==== INPUT RECORDS ====
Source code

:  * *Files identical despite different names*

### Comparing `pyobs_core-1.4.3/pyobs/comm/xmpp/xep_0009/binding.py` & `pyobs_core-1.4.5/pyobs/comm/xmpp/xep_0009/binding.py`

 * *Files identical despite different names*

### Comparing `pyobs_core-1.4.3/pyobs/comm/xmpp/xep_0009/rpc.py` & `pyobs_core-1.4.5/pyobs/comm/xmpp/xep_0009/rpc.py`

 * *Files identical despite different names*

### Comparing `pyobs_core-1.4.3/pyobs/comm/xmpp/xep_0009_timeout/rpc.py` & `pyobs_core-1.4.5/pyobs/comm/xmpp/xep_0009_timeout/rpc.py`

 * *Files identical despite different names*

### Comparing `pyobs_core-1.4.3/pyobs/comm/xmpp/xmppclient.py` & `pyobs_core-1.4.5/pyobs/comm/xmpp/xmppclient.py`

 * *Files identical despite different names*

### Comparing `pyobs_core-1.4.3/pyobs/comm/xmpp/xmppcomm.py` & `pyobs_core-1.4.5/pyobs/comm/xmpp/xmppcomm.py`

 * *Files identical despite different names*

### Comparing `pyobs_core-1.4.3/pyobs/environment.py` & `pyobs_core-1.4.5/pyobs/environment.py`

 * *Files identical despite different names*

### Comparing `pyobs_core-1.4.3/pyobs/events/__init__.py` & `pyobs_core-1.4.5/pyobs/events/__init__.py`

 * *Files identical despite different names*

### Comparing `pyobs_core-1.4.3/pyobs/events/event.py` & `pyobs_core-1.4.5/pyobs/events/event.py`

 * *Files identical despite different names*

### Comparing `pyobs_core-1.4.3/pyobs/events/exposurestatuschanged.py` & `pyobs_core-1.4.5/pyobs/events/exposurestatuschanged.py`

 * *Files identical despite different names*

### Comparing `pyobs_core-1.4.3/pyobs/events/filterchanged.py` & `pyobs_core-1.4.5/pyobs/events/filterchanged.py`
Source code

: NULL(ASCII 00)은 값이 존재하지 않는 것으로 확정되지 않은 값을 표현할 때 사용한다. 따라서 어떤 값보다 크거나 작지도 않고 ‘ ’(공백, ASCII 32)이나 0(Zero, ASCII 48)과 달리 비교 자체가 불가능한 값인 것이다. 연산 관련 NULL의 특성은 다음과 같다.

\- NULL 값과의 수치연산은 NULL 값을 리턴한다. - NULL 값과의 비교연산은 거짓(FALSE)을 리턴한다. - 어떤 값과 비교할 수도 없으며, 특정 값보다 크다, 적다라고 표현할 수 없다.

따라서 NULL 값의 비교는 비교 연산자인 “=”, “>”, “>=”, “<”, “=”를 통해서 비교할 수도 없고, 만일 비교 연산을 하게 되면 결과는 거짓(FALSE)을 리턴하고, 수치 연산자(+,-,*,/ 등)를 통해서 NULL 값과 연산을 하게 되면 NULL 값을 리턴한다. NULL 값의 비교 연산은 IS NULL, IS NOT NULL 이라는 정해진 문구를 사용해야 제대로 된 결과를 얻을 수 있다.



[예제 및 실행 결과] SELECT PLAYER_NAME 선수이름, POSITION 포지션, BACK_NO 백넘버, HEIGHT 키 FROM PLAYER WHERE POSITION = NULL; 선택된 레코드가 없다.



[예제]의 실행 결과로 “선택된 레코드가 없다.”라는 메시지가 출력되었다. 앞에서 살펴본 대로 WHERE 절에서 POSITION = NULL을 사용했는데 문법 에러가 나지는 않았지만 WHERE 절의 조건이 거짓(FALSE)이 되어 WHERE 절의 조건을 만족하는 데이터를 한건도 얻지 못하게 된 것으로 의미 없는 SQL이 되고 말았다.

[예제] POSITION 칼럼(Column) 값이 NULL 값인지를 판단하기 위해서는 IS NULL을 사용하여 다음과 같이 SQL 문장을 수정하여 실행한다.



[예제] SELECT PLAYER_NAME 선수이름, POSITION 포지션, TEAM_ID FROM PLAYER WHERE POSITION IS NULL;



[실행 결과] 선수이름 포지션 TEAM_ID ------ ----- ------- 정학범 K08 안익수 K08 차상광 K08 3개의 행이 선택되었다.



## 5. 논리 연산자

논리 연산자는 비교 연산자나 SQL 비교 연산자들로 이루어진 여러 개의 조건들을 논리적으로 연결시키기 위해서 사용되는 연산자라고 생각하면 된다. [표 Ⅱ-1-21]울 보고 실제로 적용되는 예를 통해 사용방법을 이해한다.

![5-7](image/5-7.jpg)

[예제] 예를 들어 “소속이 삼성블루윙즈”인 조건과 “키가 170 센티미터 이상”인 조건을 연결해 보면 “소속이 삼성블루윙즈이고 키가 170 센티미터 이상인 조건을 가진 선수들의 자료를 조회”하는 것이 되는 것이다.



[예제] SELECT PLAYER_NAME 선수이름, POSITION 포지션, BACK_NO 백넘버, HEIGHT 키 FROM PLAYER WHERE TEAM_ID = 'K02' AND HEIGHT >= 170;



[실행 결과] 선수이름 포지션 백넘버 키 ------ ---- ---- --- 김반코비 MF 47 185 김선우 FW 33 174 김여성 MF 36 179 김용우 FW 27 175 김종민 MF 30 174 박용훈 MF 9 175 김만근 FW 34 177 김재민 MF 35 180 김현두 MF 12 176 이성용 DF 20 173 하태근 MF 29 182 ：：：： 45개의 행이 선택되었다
====
ABOUT THIS TASK | For each line above that contains the word "HEIGHT", make a copy.

RESULT BELOW |
[예제 및 실행 결과] SELECT PLAYER_NAME 선수이름, POSITION 포지션, BACK_NO 백넘버, HEIGHT 키 FROM PLAYER WHERE POSITION = NULL; 선택된 레코드가 없다.
[예제] SELECT PLAYER_NAME 선수이름, POSITION 포지션, BACK_NO 백넘버, HEIGHT 키 FROM PLAYER WHERE TEAM_ID = 'K02' AND HEIGHT >= 170;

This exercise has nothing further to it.